Вы спросите: ну и какое отношение все это имеет к истории про то, как я одолел свою злость на храпуна? Я бы задал тот же вопрос, если бы не перечитал заметки, которые оставил вскоре после этого случая. Похоже, я рассказал вам эту историю в очень сокращенном виде. Первую версию я записал по памяти, до того, как перечитал записи. В ней не хватает некоторых существенных подробностей.
Для начала, как раз перед этой утренней медитацией, перед нами выступила Нараян, одна из двух руководителей ретрита. Темой ее выступления было принятие – то, как научиться принимать условия, которые вы привыкли считать неприятными. Так что, потратив некоторое время на неприятные ощущения, вызванные храпом, я решил попрактиковать то, о чем говорила Нараян, и попробовать преодолеть мое отвращение к храпу. То есть, конечно же, осознанно посмотреть на это чувство. Как я позже записал, я постарался «ощутить мое отвращение и злость (которую я чувствовал и мог определить ее местонахождение) безэмоционально». И стоило мне принять звуки храпа как данность, «чувства просто исчезли».
Так что на самом деле я осознанно наблюдал за двумя переплетенными чувствами – злостью на храпуна и отвращением к его храп у. И в тот момент, когда вам удается преодолеть отвращение, вы, по логике Албахари, приближаетесь к внешней версии опыта бессамости куда более полно и прямо, чем в том случае, когда вы преодолели только гнев[22]. Вы словно разбавляете танху, которая укрепляет границы личности.

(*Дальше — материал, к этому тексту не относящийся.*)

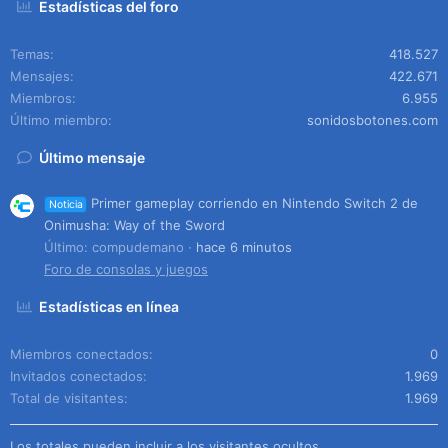
Estadísticas del foro
Temas
418.527
Mensajes
422.671
Miembros
6.955
Último miembro
sonidosbotones.com
Último mensaje
Primer gameplay corriendo en Nintendo Switch 2 de
Noticia
Onimusha: Way of the Sword
Último: compudemano
hace 6 minutos
Foro de consolas y juegos
Estadísticas en línea
Miembros conectados
0
Invitados conectados
1.969
Total de visitantes
1.969
Los totales pueden incluir a los visitantes ocultos.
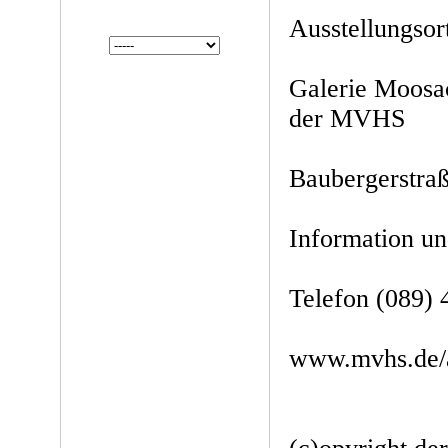
Ausstellungsor
Galerie Moosac
der MVHS
Baubergerstra
Information u
Telefon (089)
www.mvhs.de/a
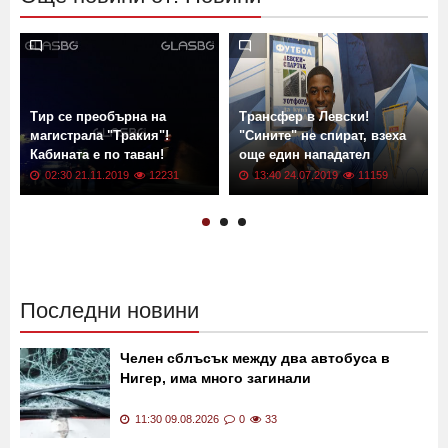
Още новини от: Новини
Тир се преобърна на
Трансфер в Левски!
магистрала "Тракия"!
"Сините" не спират, взеха
Кабината е по таван!
още един нападател
02:30 21.11.2019
12231
13:40 24.07.2019
11159
Последни новини
Челен сблъсък между два автобуса в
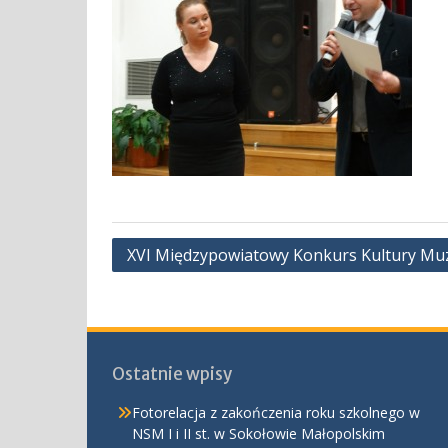
Nawigacja
XVI Międzypowiatowy Konkurs Kultury Muzy
wpisu
Ostatnie wpisy
Fotorelacja z zakończenia roku szkolnego w
NSM I i II st. w Sokołowie Małopolskim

Этот процесс я ясно описал в последнем абзаце своих заметок. По мере наблюдения за отвращением и злостью, а потом за тем, как эти чувства теряли свою силу, «я в какой-то момент представил себе, что ощущение у меня внутри и его храп словно являются единой системой или организмом, и элементы этой системы взаимодействуют друг с другом». Другими словами, я сосредоточился на потоке звуковых волн, исходивших от его носа, поступающих в мой мозг в виде слуховых ощущений и вызывающих отвращение и гнев. На мгновение раздражитель и раздражаемый перестали быть двумя четко очерченными единицами, «им» и «мной». Мои границы становились менее жесткими по мере того, как угасала сила танхи – мое отвращение к храп у.

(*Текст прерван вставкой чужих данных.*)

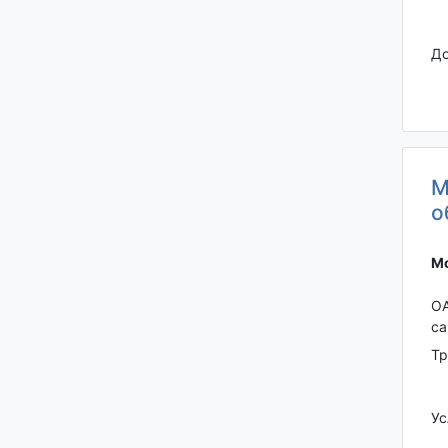
До
М
о
Мо
ОА
са
Тр
Ус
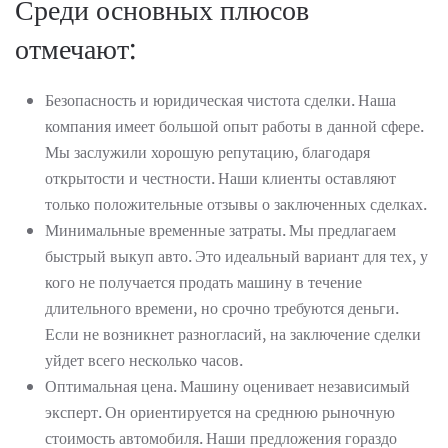
Среди основных плюсов
отмечают:
Безопасность и юридическая чистота сделки. Наша
компания имеет большой опыт работы в данной сфере.
Мы заслужили хорошую репутацию, благодаря
открытости и честности. Наши клиенты оставляют
только положительные отзывы о заключенных сделках.
Минимальные временные затраты. Мы предлагаем
быстрый выкуп авто. Это идеальный вариант для тех, у
кого не получается продать машину в течение
длительного времени, но срочно требуются деньги.
Если не возникнет разногласий, на заключение сделки
уйдет всего несколько часов.
Оптимальная цена. Машину оценивает независимый
эксперт. Он ориентируется на среднюю рыночную
стоимость автомобиля. Наши предложения гораздо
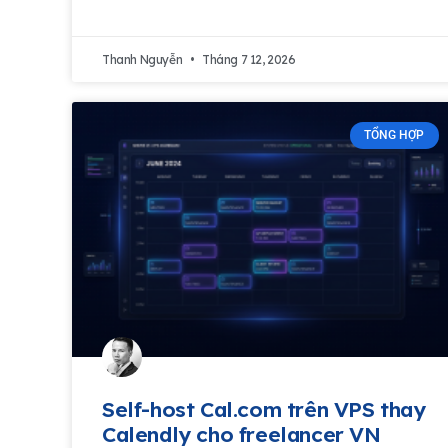
Thanh Nguyễn
Tháng 7 12, 2026
TỔNG HỢP
Self-host Cal.com trên VPS thay
Calendly cho freelancer VN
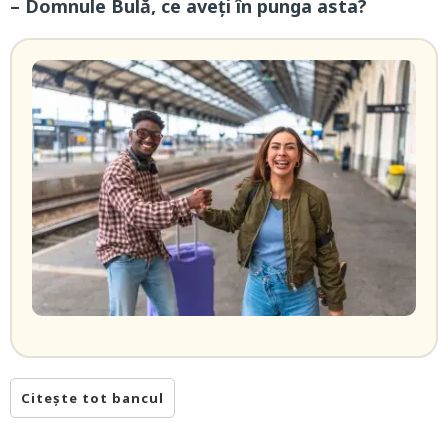
– Domnule Bulă, ce aveți în punga asta?
Citește tot bancul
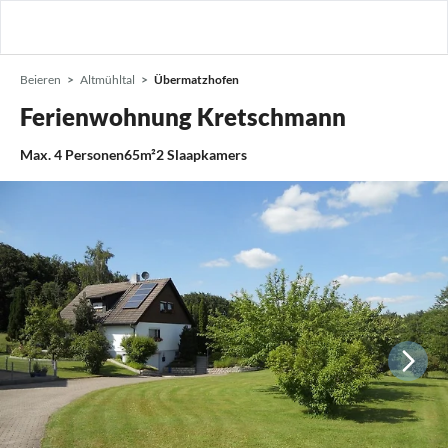
Beieren
Altmühltal
Übermatzhofen
Ferienwohnung Kretschmann
Max.
4
Personen
65m²
2
Slaapkamers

Так что взгляд Мири Албахари на самость и на ее связь с танхой обладает одним замечательными эффектом – в его свете я предстаю куда более продвинутым в медитации, чем на самом деле. Во-первых, избавившись от гнева, я пережил внутренний опыт бессамости – ведь в тот момент, когда я отключился от гнева, я перестал идентифицировать себя с ним. А во-вторых, преодолевая танху, питающую гнев, я также испытал на миг более редкий внешний вариант опыта бессамости. И эта внешняя часть опыта, как и внутренняя, кажется, на некоторое время сделала меня лучше, чем я был.
Две проповеди и три яда
У подхода Албахари есть и другой плюс: он помогает разрешить головоломку, появившуюся в одном из первых буддистских текстов. В первой сутре после просветления, Проповеди в Оленьем парке, Будда говорит, что ключ к освобождению от дуккхи лежит в преодолении танхи. Но уже во второй сутре, сутре о бессамости, оказывается, что для освобождения достаточно осознать, что «я» не существует. Все монахи, слушавшие эту проповедь, немедленно обрели просветление. Так что же верно? Что нужно, чтобы достигнуть нирваны: победить танху или осознать, что наша самость – всего лишь иллюзия?
На самом деле, возможно, это одно и то же. И даже не нужно читать труды Албахари, чтобы прийти к этой мысли. В конце концов, внутренняя версия опыта бес-самости включает в себя отказ от чувств и связанных с ними мыслей. А чувства обычно появляются сразу же окрашенными позитивно или негативно, включающими в себя элемент, соответственно, влечения или отвращения. Другими словами, чувства несут в себе танху[23]. То есть внутренний опыт бессамости по умолчанию включает в себя избавление от части танхи. (Действительно, Будда сказал то же самое, когда подчеркнул, что бессамость включает в себя отказ от привязанности – «избавление от страсти» – к мыслям, чувствам и прочему.) Албахари в свою очередь добавляет новое измерение к утверждению о равенстве между первой и второй проповедями Будды, соединяя внешний опыт бессамости с отказом от танхи.
Если немного поразмыслить, становится ясно, что танха привязана к нашим внешним границам не меньше, чем к нашей внутренней сути. С дарвинистской точки зрения танха встроена в нас для того, чтобы мы о себе заботились, – то есть на самом деле, чтобы каждый из нас заботился о машине, которая несет в себе наши гены. И эта машина заключена в нашей коже и ограничена нашим телом. Так что не удивительно, что танха усиливает ощущение важности этих границ, ведь именно они определяют зону ее интересов, очерченную в ходе естественного отбора.